*Provided information*:
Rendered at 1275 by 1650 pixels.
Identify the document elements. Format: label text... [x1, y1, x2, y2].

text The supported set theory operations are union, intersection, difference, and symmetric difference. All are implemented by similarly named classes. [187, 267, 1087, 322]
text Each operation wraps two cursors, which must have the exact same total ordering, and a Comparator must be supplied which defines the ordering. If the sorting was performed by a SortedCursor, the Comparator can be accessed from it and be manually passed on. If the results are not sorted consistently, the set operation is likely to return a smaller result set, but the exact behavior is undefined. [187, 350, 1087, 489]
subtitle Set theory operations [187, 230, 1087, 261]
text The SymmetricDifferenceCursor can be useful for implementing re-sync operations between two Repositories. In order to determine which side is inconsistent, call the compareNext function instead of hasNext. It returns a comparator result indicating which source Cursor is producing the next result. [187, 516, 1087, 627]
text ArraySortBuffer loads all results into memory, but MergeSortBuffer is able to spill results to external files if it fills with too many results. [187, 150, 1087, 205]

*Your task*: Please rewrite all of the material above, replacing "document" with "page" and leaving everything else as it is.

*Result*:
Rendered at 1275 by 1650 pixels.
Identify the page elements. Format: label text... [x1, y1, x2, y2].

text The supported set theory operations are union, intersection, difference, and symmetric difference. All are implemented by similarly named classes. [187, 267, 1087, 322]
text Each operation wraps two cursors, which must have the exact same total ordering, and a Comparator must be supplied which defines the ordering. If the sorting was performed by a SortedCursor, the Comparator can be accessed from it and be manually passed on. If the results are not sorted consistently, the set operation is likely to return a smaller result set, but the exact behavior is undefined. [187, 350, 1087, 489]
subtitle Set theory operations [187, 230, 1087, 261]
text The SymmetricDifferenceCursor can be useful for implementing re-sync operations between two Repositories. In order to determine which side is inconsistent, call the compareNext function instead of hasNext. It returns a comparator result indicating which source Cursor is producing the next result. [187, 516, 1087, 627]
text ArraySortBuffer loads all results into memory, but MergeSortBuffer is able to spill results to external files if it fills with too many results. [187, 150, 1087, 205]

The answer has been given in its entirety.